§ WORK REQUIRED: Exact wording is required: transcribe all the entries and leave the images out.

*** THE DATA

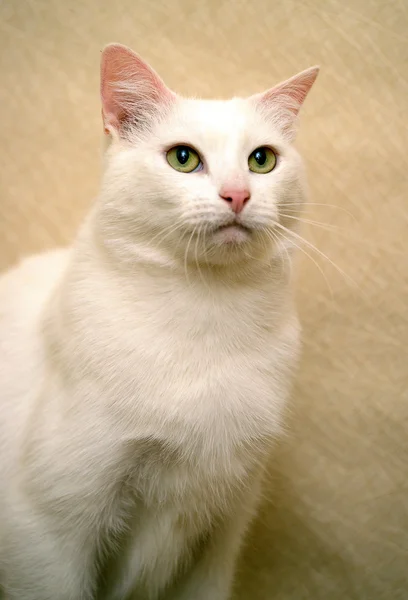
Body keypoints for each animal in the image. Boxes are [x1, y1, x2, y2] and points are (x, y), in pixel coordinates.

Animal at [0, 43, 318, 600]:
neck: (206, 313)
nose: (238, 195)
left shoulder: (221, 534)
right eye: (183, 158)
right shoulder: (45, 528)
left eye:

******

§ SOLUTION TO THE PROBLEM:
Body keypoints for each animal in the image. Boxes are [x1, y1, x2, y2] and points are (x, y), in pixel coordinates.

Animal at [0, 43, 318, 600]:
neck: (206, 313)
nose: (238, 195)
left shoulder: (221, 534)
right eye: (183, 158)
right shoulder: (45, 528)
left eye:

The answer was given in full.